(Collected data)
Content starts

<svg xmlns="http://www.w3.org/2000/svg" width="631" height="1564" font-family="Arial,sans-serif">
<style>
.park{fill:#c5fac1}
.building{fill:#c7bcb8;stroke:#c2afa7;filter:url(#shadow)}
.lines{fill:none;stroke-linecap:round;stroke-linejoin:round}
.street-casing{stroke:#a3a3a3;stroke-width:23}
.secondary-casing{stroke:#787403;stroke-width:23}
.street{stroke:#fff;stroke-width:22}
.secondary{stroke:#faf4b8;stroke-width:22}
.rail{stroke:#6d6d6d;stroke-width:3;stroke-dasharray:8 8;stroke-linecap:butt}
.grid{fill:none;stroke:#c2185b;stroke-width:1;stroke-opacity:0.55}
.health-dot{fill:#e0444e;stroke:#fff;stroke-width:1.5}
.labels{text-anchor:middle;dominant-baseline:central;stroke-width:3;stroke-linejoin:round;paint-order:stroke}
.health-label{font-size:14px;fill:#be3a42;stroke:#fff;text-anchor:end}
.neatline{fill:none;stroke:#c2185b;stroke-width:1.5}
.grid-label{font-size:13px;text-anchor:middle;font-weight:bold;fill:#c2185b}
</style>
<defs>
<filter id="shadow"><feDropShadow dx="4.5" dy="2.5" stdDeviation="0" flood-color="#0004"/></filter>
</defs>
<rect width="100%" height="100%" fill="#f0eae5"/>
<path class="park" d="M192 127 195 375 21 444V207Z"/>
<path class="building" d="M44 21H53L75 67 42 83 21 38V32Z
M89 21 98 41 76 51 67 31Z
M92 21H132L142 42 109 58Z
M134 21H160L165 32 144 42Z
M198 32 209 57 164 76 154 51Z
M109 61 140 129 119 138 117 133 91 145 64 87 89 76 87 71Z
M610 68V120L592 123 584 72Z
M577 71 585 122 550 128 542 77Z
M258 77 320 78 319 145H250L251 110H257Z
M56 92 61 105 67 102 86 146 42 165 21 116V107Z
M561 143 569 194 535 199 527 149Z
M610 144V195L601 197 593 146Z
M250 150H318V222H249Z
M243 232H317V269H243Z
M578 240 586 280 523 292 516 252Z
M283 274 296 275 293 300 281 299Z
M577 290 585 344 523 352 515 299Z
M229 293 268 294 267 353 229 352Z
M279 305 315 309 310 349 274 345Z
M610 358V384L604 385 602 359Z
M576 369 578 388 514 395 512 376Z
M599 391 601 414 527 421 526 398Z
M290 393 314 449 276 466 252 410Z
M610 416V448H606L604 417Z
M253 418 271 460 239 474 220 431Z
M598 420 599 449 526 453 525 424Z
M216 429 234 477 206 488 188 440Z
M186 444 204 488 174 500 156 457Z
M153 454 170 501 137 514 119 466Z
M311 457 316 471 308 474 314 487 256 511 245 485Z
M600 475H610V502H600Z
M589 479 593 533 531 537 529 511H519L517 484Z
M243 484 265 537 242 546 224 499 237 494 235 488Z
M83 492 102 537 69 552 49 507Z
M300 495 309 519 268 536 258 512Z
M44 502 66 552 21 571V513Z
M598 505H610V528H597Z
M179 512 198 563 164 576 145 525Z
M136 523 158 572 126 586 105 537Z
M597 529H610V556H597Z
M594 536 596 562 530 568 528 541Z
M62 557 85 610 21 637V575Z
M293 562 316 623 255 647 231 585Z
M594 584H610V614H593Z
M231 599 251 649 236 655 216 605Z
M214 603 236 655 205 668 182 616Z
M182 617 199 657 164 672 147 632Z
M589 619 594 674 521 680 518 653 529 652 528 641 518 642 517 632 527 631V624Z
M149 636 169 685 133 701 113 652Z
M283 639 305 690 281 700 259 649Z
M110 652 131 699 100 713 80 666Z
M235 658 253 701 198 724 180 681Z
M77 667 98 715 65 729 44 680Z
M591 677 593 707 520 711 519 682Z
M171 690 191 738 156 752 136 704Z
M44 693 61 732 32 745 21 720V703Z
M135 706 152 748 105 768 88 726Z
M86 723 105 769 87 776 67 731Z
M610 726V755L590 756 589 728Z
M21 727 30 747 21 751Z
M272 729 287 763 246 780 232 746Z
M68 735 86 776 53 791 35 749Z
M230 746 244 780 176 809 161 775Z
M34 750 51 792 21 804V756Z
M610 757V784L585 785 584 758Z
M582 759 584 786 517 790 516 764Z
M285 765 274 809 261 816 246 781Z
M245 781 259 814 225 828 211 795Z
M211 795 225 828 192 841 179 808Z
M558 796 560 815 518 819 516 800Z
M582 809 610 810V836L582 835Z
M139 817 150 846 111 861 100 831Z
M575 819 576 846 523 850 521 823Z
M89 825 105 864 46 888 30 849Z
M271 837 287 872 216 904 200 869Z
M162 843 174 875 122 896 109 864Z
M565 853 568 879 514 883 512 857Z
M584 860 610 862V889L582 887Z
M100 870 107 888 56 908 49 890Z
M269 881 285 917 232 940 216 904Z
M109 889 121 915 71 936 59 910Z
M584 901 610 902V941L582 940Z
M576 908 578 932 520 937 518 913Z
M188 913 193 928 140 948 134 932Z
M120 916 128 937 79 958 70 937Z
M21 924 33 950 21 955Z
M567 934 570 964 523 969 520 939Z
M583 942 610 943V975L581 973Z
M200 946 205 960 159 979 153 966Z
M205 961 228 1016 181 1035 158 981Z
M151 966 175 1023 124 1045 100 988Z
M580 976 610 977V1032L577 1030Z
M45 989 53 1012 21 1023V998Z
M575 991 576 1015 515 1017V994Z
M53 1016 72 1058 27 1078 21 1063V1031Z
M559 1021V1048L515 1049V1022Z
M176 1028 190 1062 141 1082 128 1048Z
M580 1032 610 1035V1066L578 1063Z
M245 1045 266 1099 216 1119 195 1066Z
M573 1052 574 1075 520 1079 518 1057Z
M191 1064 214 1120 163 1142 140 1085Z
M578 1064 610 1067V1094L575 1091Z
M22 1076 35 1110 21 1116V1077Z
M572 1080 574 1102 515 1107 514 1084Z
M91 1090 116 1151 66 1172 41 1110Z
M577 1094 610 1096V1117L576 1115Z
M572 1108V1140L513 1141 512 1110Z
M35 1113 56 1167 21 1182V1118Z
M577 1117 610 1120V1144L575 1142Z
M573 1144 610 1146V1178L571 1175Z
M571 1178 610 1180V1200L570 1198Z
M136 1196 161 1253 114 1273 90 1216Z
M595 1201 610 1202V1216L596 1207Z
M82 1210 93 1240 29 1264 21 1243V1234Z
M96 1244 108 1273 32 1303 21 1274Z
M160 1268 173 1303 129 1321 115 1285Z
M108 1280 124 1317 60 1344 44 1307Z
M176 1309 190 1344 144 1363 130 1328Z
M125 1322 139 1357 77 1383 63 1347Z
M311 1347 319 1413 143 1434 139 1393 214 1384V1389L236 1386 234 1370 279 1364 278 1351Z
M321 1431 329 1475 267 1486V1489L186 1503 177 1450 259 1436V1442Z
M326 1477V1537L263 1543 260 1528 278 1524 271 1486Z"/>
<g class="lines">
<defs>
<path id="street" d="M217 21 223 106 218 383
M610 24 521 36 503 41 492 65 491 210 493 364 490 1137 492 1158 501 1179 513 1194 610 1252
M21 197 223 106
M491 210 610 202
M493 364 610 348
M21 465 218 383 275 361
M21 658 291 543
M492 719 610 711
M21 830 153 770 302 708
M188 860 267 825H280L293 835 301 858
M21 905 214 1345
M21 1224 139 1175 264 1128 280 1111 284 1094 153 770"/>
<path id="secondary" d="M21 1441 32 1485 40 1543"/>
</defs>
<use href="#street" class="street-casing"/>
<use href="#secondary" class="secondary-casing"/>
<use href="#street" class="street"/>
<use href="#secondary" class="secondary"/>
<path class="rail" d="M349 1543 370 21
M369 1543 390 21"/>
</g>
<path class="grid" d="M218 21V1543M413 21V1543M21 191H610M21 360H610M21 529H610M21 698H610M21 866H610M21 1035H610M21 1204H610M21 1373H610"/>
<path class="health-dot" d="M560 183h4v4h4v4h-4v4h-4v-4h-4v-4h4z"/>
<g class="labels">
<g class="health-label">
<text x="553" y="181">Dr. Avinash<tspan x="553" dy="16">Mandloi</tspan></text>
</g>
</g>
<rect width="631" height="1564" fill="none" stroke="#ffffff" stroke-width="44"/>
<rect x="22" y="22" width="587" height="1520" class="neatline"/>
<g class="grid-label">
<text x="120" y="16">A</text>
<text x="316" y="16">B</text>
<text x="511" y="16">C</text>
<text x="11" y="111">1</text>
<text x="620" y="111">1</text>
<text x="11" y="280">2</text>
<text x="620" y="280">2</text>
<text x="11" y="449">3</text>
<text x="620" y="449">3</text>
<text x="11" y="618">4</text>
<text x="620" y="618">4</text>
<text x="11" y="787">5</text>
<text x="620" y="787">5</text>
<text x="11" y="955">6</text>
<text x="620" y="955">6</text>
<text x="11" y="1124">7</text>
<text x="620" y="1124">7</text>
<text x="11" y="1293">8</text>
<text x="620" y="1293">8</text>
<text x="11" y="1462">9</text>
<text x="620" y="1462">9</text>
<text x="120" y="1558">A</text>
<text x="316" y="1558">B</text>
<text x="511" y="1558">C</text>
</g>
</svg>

Content ends

* Exercise objective
Your task is to return each line of the data above that contains the string "shadow".

* Answer
.building{fill:#c7bcb8;stroke:#c2afa7;filter:url(#shadow)}
<filter id="shadow"><feDropShadow dx="4.5" dy="2.5" stdDeviation="0" flood-color="#0004"/></filter>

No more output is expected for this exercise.